Die Zustimmung zu steuerlichen Anreizen geht dabei über die aktuell diskutierten Maßnahmen hinaus. Knapp zwei Drittel der Versicherten (64%) sprechen sich für eine Erhöhung der Steuer auch auf andere alkoholische Getränke wie Wein und Bier aus. Die Einführung einer Zuckersteuer nicht nur auf Getränke, sondern auch auf zuckerhaltige Produkte wie Süßigkeiten wird von 53 Prozent befürwortet.
"Das sind gute Nachrichten für ein Gesundheitssystem, das insgesamt mehr auf Prävention ausgerichtet werden muss", sagt Dr. Gregor-Konstantin Elbel, verantwortlicher Partner für den Bereich der Kostenträger und gesetzlichen Krankenversicherung (GKV) bei Deloitte. "Prävention wirkt jedoch vor allem langfristig. Um die Finanzlücke bei den Krankenkassen mittelfristig zu verringern, müssen vor allem die Leistungsausgaben nachhaltig reduziert werden."
Die Erhöhung von Patientenzuzahlungen oder die Reduzierung von Zuschüssen beim Zahnersatz sind dagegen nach Ansicht von 84 beziehungsweise 80 Prozent wenig oder gar nicht sinnvoll, um die Krankenkassenbeiträge konstant zu halten. Auch die Bereitschaft, kostenpflichtige Zusatzversicherungen abzuschließen, hat sich bei einem Großteil der Befragten (51 %) bislang nicht verändert. Offener für eine zusätzliche private Absicherung sind nach eigenen Angaben 17 Prozent; weitere 11 Prozent beabsichtigen, angesichts der Reformvorschläge vermehrt Zusatzversicherungen abzuschließen.
Gesundheitspolitik eines der wichtigsten Themenfelder
Dass die von der Expertenkommission vorgeschlagenen und von der Regierung in Teilen übernommenen Maßnahmen zu einer Stabilisierung der Beiträge in der gesetzlichen Krankenversicherung führen, erwarten die wenigsten Versicherten (17%).

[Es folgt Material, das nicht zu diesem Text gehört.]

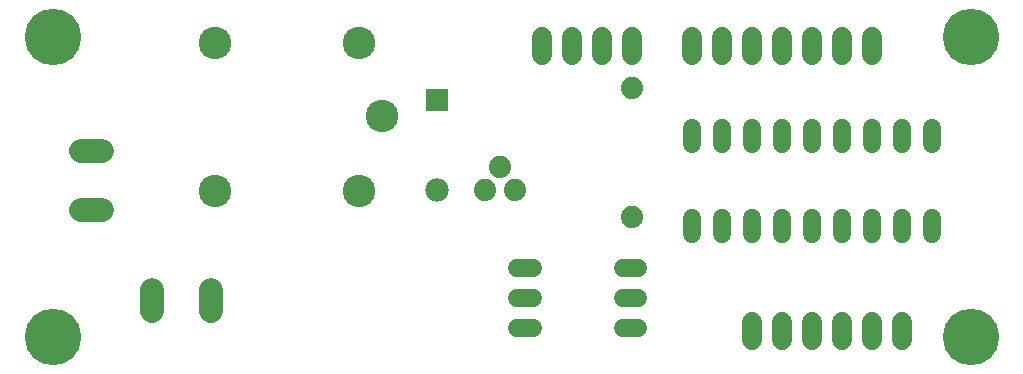
<source format=gbr>
G75*
G70*
%OFA0B0*%
%FSLAX24Y24*%
%IPPOS*%
%LPD*%
%AMOC8*
5,1,8,0,0,1.08239X$1,22.5*
%
%ADD10C,0.0600*%
%ADD11C,0.0785*%
%ADD12C,0.0680*%
%ADD13C,0.1080*%
%ADD14C,0.0740*%
%ADD15C,0.0780*%
%ADD16R,0.0780X0.0780*%
%ADD17C,0.1880*%
D10*
X016861Y001781D02*
X017381Y001781D01*
X017381Y002781D02*
X016861Y002781D01*
X016861Y003781D02*
X017381Y003781D01*
X020381Y003781D02*
X020901Y003781D01*
X020901Y002781D02*
X020381Y002781D01*
X020381Y001781D02*
X020901Y001781D01*
X022681Y004921D02*
X022681Y005441D01*
X023681Y005441D02*
X023681Y004921D01*
X024681Y004921D02*
X024681Y005441D01*
X025681Y005441D02*
X025681Y004921D01*
X026681Y004921D02*
X026681Y005441D01*
X027681Y005441D02*
X027681Y004921D01*
X028681Y004921D02*
X028681Y005441D01*
X029681Y005441D02*
X029681Y004921D01*
X030681Y004921D02*
X030681Y005441D01*
X030681Y007921D02*
X030681Y008441D01*
X029681Y008441D02*
X029681Y007921D01*
X028681Y007921D02*
X028681Y008441D01*
X027681Y008441D02*
X027681Y007921D01*
X026681Y007921D02*
X026681Y008441D01*
X025681Y008441D02*
X025681Y007921D01*
X024681Y007921D02*
X024681Y008441D01*
X023681Y008441D02*
X023681Y007921D01*
X022681Y007921D02*
X022681Y008441D01*
D11*
X006666Y003034D02*
X006666Y002329D01*
X004697Y002329D02*
X004697Y003034D01*
X003034Y005697D02*
X002329Y005697D01*
X002329Y007666D02*
X003034Y007666D01*
D12*
X017681Y010881D02*
X017681Y011481D01*
X018681Y011481D02*
X018681Y010881D01*
X019681Y010881D02*
X019681Y011481D01*
X020681Y011481D02*
X020681Y010881D01*
X022681Y010881D02*
X022681Y011481D01*
X023681Y011481D02*
X023681Y010881D01*
X024681Y010881D02*
X024681Y011481D01*
X025681Y011481D02*
X025681Y010881D01*
X026681Y010881D02*
X026681Y011481D01*
X027681Y011481D02*
X027681Y010881D01*
X028681Y010881D02*
X028681Y011481D01*
X028681Y001981D02*
X028681Y001381D01*
X027681Y001381D02*
X027681Y001981D01*
X026681Y001981D02*
X026681Y001381D01*
X025681Y001381D02*
X025681Y001981D01*
X024681Y001981D02*
X024681Y001381D01*
X029681Y001381D02*
X029681Y001981D01*
D13*
X012370Y008839D03*
X011583Y011280D03*
X006780Y011280D03*
X006780Y006359D03*
X011583Y006359D03*
D14*
X015781Y006381D03*
X016781Y006381D03*
X016281Y007131D03*
X020681Y005481D03*
X020681Y009781D03*
D15*
X014181Y006381D03*
D16*
X014181Y009381D03*
D17*
X001381Y001481D03*
X001381Y011481D03*
X031981Y011481D03*
X031981Y001481D03*
M02*

</source>
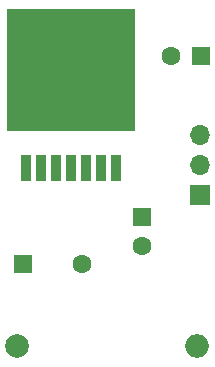
<source format=gbr>
%TF.GenerationSoftware,KiCad,Pcbnew,8.0.1-rc1*%
%TF.CreationDate,2024-10-01T13:01:29-07:00*%
%TF.ProjectId,LM2670-ADJ-Carrier,4c4d3236-3730-42d4-9144-4a2d43617272,rev?*%
%TF.SameCoordinates,Original*%
%TF.FileFunction,Soldermask,Top*%
%TF.FilePolarity,Negative*%
%FSLAX46Y46*%
G04 Gerber Fmt 4.6, Leading zero omitted, Abs format (unit mm)*
G04 Created by KiCad (PCBNEW 8.0.1-rc1) date 2024-10-01 13:01:29*
%MOMM*%
%LPD*%
G01*
G04 APERTURE LIST*
%ADD10R,1.700000X1.700000*%
%ADD11O,1.700000X1.700000*%
%ADD12C,2.000000*%
%ADD13O,2.000000X2.000000*%
%ADD14R,1.600000X1.600000*%
%ADD15C,1.600000*%
%ADD16R,0.910000X2.160000*%
%ADD17R,10.800000X10.410000*%
G04 APERTURE END LIST*
D10*
%TO.C,J1*%
X153109449Y-101617000D03*
D11*
X153109449Y-99077000D03*
X153109449Y-96537000D03*
%TD*%
D12*
%TO.C,L1*%
X137571683Y-114432376D03*
D13*
X152811683Y-114432376D03*
%TD*%
D14*
%TO.C,C5*%
X138049386Y-107482969D03*
D15*
X143049386Y-107482969D03*
%TD*%
D14*
%TO.C,C2*%
X148158263Y-103439855D03*
D15*
X148158263Y-105939855D03*
%TD*%
D14*
%TO.C,C1*%
X153150694Y-89852484D03*
D15*
X150650694Y-89852484D03*
%TD*%
D16*
%TO.C,IC1*%
X138351749Y-99356800D03*
X139621749Y-99356800D03*
X140891749Y-99356800D03*
X142161749Y-99356800D03*
X143431749Y-99356800D03*
X144701749Y-99356800D03*
X145971749Y-99356800D03*
D17*
X142161749Y-91036800D03*
%TD*%
M02*

</source>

Die große Mehrheit (77%) geht davon aus, dass sie kurzfristig mehr zahlen muss.
Mittelfristig erwarten sogar 84 Prozent eine weitere Erhöhung der Beiträge, vielfach ohne dafür eine bessere Leistung zu erhalten: Fast jeder Zweite (45 %) rechnet mit einer Verschlechterung der Gesundheitsversorgung in den kommenden ein bis zwei Jahren.
"Neben den notwendigen Strukturreformen ist eine konsequente Digitalisierung und Entbürokratisierung des Gesundheitssystems entscheidend", sagt Elbel. "Ansonsten droht das ohnehin schon geringe Vertrauen in eine gute Versorgung weiter zu schwinden."
Die Gesundheitspolitik hat für die gesetzlich Versicherten eine erhebliche Bedeutung: Für 41 Prozent gehört sie zu den drei wichtigsten Themenfeldern. Nur der Bereich "Soziale Sicherung, Familie, Rente" wird häufiger genannt (50%). "Wirtschaft und Arbeit" gehört für 34 Prozent zu den drei wichtigsten Themenfeldern, außen- und sicherheitspolitische Fragen für 30 Prozent.
Für die aktuelle Analyse hat Deloitte von 13. bis 16. April mehr als 900 gesetzlich Versicherte aus einer repräsentativen Gruppe von 1000 Verbraucherinnen und Verbrauchern befragt.